* **ACTIVITY**: From the records below, copy each line in which the string "anchor" occurs.
....
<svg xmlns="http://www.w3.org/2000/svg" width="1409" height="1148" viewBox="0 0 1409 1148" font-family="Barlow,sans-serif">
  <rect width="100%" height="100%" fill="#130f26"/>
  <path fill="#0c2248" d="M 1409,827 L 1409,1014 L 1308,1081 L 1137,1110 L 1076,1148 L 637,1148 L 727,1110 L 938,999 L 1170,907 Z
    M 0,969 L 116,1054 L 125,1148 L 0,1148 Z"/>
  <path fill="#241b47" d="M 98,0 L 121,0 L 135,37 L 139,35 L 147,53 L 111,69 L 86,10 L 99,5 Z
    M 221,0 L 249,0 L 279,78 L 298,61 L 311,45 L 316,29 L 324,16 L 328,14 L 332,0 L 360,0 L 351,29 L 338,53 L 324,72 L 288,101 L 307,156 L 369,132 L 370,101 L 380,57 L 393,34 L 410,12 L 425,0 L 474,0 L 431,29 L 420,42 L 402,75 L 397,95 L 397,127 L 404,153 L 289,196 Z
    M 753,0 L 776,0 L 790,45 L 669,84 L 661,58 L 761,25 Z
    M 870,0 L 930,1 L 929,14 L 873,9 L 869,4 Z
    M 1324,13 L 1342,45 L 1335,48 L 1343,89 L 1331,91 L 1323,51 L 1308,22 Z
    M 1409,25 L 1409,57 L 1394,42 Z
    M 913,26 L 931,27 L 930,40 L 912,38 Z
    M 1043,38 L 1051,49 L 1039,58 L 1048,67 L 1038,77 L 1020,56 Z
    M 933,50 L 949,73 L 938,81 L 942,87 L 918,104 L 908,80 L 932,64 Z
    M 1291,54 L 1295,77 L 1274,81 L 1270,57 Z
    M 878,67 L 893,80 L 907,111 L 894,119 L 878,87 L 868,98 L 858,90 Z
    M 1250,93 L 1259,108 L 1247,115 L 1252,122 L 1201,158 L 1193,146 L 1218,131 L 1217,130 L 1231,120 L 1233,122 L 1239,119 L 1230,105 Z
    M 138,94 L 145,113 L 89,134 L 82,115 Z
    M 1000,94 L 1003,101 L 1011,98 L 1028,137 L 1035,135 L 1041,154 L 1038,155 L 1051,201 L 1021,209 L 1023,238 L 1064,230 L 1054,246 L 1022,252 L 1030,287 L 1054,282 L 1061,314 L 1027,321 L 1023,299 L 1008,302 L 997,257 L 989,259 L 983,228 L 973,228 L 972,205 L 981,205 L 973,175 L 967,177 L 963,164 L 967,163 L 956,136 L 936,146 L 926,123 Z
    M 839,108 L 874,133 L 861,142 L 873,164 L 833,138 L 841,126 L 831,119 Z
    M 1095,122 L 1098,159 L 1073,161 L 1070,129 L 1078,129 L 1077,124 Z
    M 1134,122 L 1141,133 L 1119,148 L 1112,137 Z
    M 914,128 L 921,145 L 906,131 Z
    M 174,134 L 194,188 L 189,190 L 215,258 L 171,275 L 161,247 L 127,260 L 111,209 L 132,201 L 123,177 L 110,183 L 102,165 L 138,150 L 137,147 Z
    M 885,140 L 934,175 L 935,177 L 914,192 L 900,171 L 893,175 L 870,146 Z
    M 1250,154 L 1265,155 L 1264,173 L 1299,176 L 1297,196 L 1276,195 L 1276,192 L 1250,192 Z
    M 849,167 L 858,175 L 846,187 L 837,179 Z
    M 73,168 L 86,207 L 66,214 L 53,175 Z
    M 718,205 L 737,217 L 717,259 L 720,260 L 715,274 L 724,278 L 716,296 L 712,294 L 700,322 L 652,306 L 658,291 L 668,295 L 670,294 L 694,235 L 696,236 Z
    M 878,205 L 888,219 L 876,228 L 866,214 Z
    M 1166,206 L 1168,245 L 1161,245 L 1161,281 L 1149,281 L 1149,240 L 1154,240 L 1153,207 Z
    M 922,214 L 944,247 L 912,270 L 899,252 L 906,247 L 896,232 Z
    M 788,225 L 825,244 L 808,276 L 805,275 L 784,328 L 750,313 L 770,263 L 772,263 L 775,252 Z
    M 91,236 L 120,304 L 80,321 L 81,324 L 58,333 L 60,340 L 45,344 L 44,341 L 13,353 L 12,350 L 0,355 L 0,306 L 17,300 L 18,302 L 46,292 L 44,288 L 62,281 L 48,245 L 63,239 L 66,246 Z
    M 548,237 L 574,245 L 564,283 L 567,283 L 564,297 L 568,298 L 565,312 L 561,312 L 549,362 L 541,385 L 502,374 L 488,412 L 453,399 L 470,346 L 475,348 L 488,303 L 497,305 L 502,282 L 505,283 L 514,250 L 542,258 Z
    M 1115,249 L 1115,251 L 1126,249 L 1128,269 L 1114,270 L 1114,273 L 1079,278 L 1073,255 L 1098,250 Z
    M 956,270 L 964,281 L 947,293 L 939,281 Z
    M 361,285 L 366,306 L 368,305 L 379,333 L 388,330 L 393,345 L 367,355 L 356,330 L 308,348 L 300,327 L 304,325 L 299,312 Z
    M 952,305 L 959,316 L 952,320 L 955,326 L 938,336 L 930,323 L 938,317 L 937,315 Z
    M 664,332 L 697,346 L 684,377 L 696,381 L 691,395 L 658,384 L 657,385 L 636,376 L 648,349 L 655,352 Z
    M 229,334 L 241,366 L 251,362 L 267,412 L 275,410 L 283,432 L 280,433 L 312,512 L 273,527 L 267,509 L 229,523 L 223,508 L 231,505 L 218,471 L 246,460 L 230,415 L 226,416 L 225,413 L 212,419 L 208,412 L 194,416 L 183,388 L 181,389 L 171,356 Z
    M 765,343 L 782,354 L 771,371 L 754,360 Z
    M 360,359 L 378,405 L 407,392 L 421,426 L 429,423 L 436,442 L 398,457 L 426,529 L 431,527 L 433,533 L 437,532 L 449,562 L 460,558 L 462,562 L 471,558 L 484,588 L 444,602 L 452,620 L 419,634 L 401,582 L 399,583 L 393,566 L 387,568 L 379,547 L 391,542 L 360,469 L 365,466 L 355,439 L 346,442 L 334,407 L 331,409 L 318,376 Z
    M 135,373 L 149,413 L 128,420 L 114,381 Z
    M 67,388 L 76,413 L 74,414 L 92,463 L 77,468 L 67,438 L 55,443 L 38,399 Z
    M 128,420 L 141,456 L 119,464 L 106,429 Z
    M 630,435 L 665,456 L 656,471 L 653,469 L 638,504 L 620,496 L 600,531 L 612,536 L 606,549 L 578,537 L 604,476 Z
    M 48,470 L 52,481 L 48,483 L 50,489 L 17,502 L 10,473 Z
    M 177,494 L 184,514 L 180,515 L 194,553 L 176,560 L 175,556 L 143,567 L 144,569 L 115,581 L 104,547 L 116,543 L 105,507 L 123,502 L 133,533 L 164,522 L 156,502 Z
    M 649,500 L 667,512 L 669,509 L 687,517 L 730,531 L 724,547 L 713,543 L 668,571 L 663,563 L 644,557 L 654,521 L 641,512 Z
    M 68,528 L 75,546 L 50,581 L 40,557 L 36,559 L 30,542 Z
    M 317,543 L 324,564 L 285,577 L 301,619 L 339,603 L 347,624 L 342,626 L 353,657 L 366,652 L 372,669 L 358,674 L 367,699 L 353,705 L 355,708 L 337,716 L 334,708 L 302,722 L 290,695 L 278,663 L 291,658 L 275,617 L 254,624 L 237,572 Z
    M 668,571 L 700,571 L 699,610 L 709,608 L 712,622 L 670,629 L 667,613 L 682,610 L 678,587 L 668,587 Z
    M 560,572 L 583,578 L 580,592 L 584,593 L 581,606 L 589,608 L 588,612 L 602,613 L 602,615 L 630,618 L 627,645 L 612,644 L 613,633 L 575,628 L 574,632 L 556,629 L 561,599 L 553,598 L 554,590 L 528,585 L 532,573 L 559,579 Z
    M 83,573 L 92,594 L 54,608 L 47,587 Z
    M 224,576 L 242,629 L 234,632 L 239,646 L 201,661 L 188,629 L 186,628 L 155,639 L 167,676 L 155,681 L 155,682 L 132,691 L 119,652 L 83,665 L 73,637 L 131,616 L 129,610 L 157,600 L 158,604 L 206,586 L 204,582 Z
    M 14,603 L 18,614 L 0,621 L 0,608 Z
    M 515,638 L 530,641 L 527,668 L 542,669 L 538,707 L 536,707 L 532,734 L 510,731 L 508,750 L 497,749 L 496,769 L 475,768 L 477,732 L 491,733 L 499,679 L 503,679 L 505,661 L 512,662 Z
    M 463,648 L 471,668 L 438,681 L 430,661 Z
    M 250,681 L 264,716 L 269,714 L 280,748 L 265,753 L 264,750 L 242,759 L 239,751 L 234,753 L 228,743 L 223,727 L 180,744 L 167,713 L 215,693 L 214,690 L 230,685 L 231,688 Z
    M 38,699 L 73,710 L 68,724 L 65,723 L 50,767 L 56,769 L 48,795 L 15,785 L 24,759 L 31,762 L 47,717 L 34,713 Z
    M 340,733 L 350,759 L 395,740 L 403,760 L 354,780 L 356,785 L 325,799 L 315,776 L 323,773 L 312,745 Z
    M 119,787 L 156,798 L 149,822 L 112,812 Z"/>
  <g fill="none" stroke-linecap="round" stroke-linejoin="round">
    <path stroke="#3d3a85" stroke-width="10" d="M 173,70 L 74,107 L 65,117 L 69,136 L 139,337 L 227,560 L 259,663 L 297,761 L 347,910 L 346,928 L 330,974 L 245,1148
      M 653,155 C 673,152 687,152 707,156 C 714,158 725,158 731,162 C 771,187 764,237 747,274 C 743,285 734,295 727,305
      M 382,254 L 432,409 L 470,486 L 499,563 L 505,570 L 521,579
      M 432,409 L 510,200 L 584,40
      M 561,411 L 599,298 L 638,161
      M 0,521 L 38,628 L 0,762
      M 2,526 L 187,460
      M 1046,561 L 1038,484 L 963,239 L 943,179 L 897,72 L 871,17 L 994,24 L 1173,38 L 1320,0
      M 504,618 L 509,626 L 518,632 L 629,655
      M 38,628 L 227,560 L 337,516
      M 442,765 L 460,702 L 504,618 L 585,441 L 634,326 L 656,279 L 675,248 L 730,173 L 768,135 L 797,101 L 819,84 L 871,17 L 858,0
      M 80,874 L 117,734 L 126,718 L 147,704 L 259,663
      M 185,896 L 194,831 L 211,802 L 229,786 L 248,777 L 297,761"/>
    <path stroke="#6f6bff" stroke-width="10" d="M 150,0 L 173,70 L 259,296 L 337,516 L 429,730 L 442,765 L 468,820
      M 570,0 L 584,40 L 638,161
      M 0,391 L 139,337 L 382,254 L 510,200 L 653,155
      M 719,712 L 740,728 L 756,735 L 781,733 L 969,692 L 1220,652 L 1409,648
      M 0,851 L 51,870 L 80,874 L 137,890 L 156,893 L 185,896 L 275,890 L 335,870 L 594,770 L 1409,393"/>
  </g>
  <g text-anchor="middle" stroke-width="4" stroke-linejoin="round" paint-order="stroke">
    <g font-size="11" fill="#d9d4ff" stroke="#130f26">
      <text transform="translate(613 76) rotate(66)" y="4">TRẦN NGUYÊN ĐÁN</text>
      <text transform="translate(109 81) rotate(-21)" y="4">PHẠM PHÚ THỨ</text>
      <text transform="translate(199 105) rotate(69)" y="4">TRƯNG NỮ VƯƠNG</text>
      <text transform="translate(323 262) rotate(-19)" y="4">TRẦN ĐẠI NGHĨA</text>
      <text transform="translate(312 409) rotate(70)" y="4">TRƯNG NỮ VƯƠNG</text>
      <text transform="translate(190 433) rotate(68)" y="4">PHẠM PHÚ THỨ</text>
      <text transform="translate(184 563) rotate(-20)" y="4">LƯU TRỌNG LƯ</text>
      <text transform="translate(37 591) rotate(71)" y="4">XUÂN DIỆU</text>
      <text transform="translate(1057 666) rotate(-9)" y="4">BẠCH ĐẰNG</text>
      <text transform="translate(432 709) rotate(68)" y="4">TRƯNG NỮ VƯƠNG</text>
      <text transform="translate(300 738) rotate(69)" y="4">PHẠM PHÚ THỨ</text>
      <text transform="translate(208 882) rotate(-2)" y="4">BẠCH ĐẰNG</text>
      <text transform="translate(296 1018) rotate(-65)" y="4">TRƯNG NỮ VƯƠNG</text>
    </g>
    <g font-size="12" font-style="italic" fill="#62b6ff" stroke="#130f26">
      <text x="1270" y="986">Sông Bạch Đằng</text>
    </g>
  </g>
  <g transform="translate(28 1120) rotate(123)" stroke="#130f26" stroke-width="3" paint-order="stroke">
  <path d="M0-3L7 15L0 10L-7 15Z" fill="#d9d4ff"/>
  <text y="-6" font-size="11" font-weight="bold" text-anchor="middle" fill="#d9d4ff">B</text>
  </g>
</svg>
....
* **RESPONSE TO THE EXERCISE**:
  <g text-anchor="middle" stroke-width="4" stroke-linejoin="round" paint-order="stroke">
  <text y="-6" font-size="11" font-weight="bold" text-anchor="middle" fill="#d9d4ff">B</text>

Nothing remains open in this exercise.